When importing by filter, the filter must match exactly one resource. If no resources match, ORC will keep retrying. If multiple resources match, ORC will report an error.

Deletion Behavior

For managed resources, the managedOptions.onDelete field controls what happens when the Kubernetes object is deleted:

Value Description
delete Delete the OpenStack resource when the Kubernetes object is deleted. This is the default.
detach Keep the OpenStack resource when the Kubernetes object is deleted. 
spec:
  managementPolicy: managed
  managedOptions:
    onDelete: detach  # Keep the OpenStack resource on deletion
  resource:
    # ...

Resource References

ORC resources reference each other using *Ref fields.
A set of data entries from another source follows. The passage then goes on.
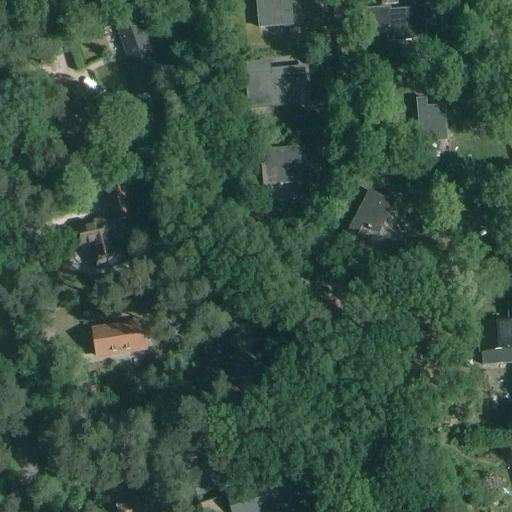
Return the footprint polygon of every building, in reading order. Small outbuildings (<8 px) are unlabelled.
[(256,0),(221,0),(223,29),(257,28),(256,0)] [(290,0),(263,0),(257,0),(259,28),(293,26),(290,0)] [(388,6),(362,8),(364,33),(385,32),(386,42),(393,42),(427,39),(424,9),(424,6),(388,9),(388,6)] [(139,21),(119,28),(129,57),(124,59),(129,74),(135,72),(142,94),(162,87),(139,21)] [(305,71),(249,76),(250,95),(261,94),(262,105),(308,101),(307,90),(305,71)] [(63,97),(69,107),(85,96),(78,87),(63,97)] [(106,95),(97,102),(113,125),(123,118),(106,95)] [(447,141),(446,129),(444,106),(427,108),(426,99),(417,100),(420,143),(447,141)] [(110,134),(92,107),(60,129),(71,146),(75,143),(82,153),(110,134)] [(387,120),(377,132),(391,143),(400,132),(387,120)] [(304,147),(260,151),(263,186),(307,183),(305,163),(316,162),(315,146),(304,147)] [(105,188),(113,225),(133,221),(125,183),(105,188)] [(370,192),(351,230),(346,240),(354,244),(363,226),(380,234),(398,197),(388,192),(384,200),(370,192)] [(94,227),(74,232),(78,247),(93,244),(96,253),(92,254),(96,270),(127,262),(123,247),(111,249),(109,240),(105,220),(93,222),(94,227)] [(511,321),(511,322),(481,325),(483,351),(511,348),(511,321)] [(142,324),(117,328),(122,354),(146,350),(142,324)] [(122,354),(117,328),(93,332),(97,358),(122,354)] [(214,360),(205,373),(221,384),(225,377),(251,395),(268,370),(241,352),(236,360),(227,354),(221,350),(214,360)] [(408,441),(381,449),(386,465),(413,456),(408,441)] [(511,445),(484,445),(484,469),(511,469),(511,445)] [(282,480),(236,493),(240,511),(289,511),(291,511),(282,480)] [(118,511),(158,511),(162,511),(154,488),(144,491),(146,496),(117,506),(118,511)] [(424,499),(411,503),(413,511),(425,511),(427,511),(449,505),(445,493),(424,499)] [(213,511),(222,511),(219,499),(211,502),(213,511)]
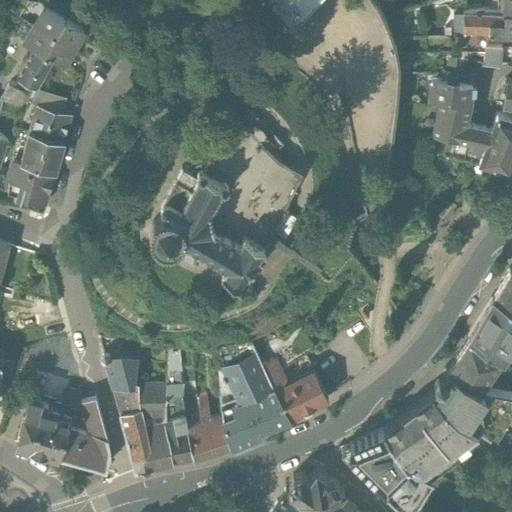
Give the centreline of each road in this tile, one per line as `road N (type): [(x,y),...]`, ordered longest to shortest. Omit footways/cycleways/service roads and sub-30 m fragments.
road 1 (residential): [(511,258),(422,386),(368,436),(307,472)]
road 2 (residential): [(128,511),(102,408),(76,355),(59,253)]
road 3 (residential): [(59,253),(121,70)]
road 4 (residential): [(307,472),(187,511)]
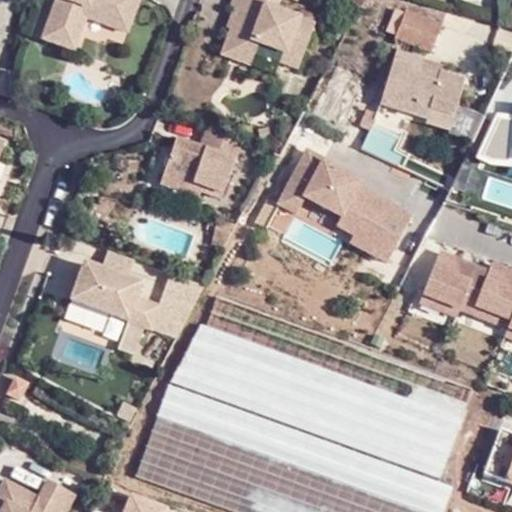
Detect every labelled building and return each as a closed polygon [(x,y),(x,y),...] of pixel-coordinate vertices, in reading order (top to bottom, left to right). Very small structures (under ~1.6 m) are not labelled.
[(58,0),(44,42),(75,53),(77,48),(83,29),(119,41),(132,0),(58,0)] [(278,65),(297,71),(317,15),(302,10),(299,15),(277,7),(279,0),(225,0),(219,18),(225,21),(215,51),(250,63),(257,46),(281,54),(278,65)] [(430,50),(441,23),(406,10),(395,37),(430,50)] [(83,29),(77,48),(84,51),(89,40),(105,46),(101,57),(111,62),(119,41),(83,29)] [(419,75),(424,61),(397,53),(381,105),(432,120),(430,126),(450,132),(466,81),(439,72),(436,80),(419,75)] [(440,65),(424,61),(419,75),(436,80),(439,72),(440,65)] [(511,129),(480,117),(474,131),(511,145),(511,129)] [(226,203),(249,139),(212,125),(205,147),(180,138),(166,181),(226,203)] [(321,165),(303,155),(297,167),(314,175),(319,166),(320,167),(321,165)] [(297,167),(285,192),(303,201),(339,220),(335,229),(352,238),(348,245),(368,256),(373,245),(391,255),(409,219),(355,191),(357,186),(343,179),(320,167),(319,166),(314,175),(297,167)] [(303,201),(285,192),(276,208),(294,217),(303,201)] [(373,245),(368,256),(385,265),(391,255),(373,245)] [(461,302),(475,267),(460,262),(458,267),(451,264),(453,259),(438,254),(421,295),(458,310),(461,302)] [(453,259),(451,264),(458,267),(460,262),(453,259)] [(505,270),(491,265),(487,272),(475,267),(461,302),(510,321),(511,316),(511,273),(510,278),(503,276),(505,270)] [(155,331),(163,308),(139,300),(143,287),(88,266),(75,303),(155,331)] [(458,310),(421,295),(418,303),(455,318),(458,310)] [(141,453),(143,465),(229,504),(223,450),(211,452),(196,446),(191,400),(205,407),(214,406),(210,375),(220,379),(222,401),(219,407),(221,422),(235,392),(277,387),(248,374),(269,372),(266,344),(250,337),(224,340),(222,319),(228,318),(226,299),(215,301),(192,354),(184,355),(169,388),(174,433),(154,424),(141,453)] [(510,321),(461,302),(458,310),(507,328),(510,321)] [(293,387),(284,389),(295,429),(346,416),(343,407),(364,401),(360,387),(362,386),(359,376),(336,382),(330,362),(290,373),(293,387)] [(29,400),(36,385),(20,377),(12,392),(29,400)] [(511,398),(485,474),(511,484),(511,398)] [(0,511),(64,511),(73,495),(46,480),(37,497),(2,479),(0,481),(0,511)] [(174,511),(138,499),(133,511),(174,511)]
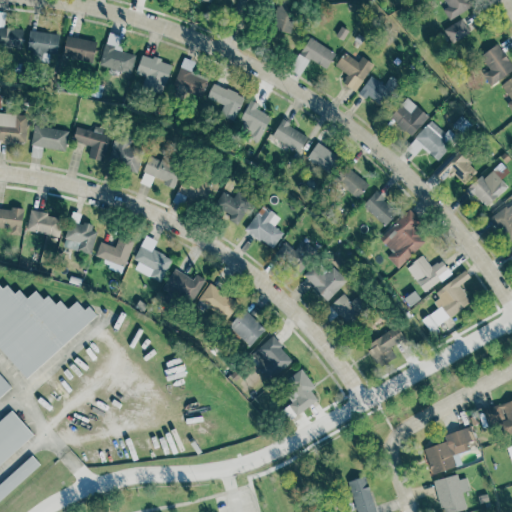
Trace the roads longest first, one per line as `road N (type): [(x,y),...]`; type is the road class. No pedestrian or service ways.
road 1 (residential): [(34,0),(127,16),(238,54),(363,128),(442,197),(511,306)]
road 2 (residential): [(37,511),(102,481),(227,468),(273,454),(511,315)]
road 3 (residential): [(0,176),(113,197),(187,231),(254,274),(317,334),(363,402)]
road 4 (residential): [(412,511),(394,441),(511,370)]
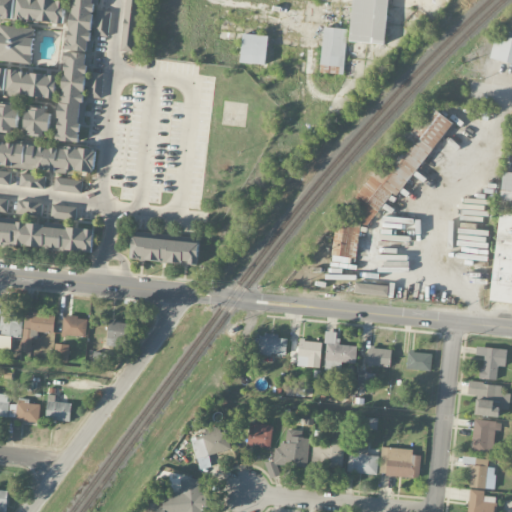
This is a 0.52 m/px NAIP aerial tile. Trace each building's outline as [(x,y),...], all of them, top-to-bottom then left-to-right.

These references:

  • Are resolved by Kubernetes object name (in the same namespace)
  • Create automatic dependencies - ORC waits for referenced resources to be ready
  • Prevent deletion of resources that are still in use

For example, a Subnet references a Network: 

apiVersion: openstack.k-orc.cloud/v1alpha1
kind: Subnet
metadata:
  name: my-subnet
spec:
  # ...
  resource:
    networkRef: my-network  # References the Network named "my-network"
    cidr: 192.168.1.0/24
    ipVersion: 4

Understanding Status and Conditions

Every ORC resource reports its status through two conditions: Available (whether the resource is ready for use) and Progressing (whether ORC is still working on it). For detailed information about conditions and their meanings, see Troubleshooting: Status Conditions Explained.

Check resource status with: 

kubectl get networks
kubectl get network my-network -o yaml

The .status.resource field contains the observed state of the OpenStack resource, including fields set by OpenStack (like projectID, createdAt, etc.).

Cloud Credentials

All ORC resources require a cloudCredentialsRef that points to a Kubernetes Secret containing OpenStack credentials.

Creating the Credentials Secret

The secret must contain a clouds.yaml file:

kubectl create secret generic openstack-clouds \
    --from-file=clouds.yaml=/path/to/your/clouds.yaml

Example clouds.yaml: 

clouds:
  openstack:
    auth:
      auth_url: https://keystone.example.com:5000/v3
      project_name: my-project
      username: my-user
      password: my-password
      user_domain_name: Default
      project_domain_name: Default
    region_name: RegionOne

Using Custom CA Certificates

If your OpenStack deployment uses a custom CA, include it in the secret:

kubectl create secret generic openstack-clouds \
    --from-file=clouds.yaml=/path/to/clouds.yaml \
    --from-file=cacert=/path/to/ca-bundle.crt

Referencing Credentials

Every ORC resource references credentials like this: 

spec:
  cloudCredentialsRef:
    secretName: openstack-clouds  # Name of the secret
    cloudName: openstack          # Name of the cloud in clouds.yaml

Warning

ORC prevents deletion of credential secrets while they are still referenced by ORC resources. Delete the ORC resources first before deleting the credentials secret.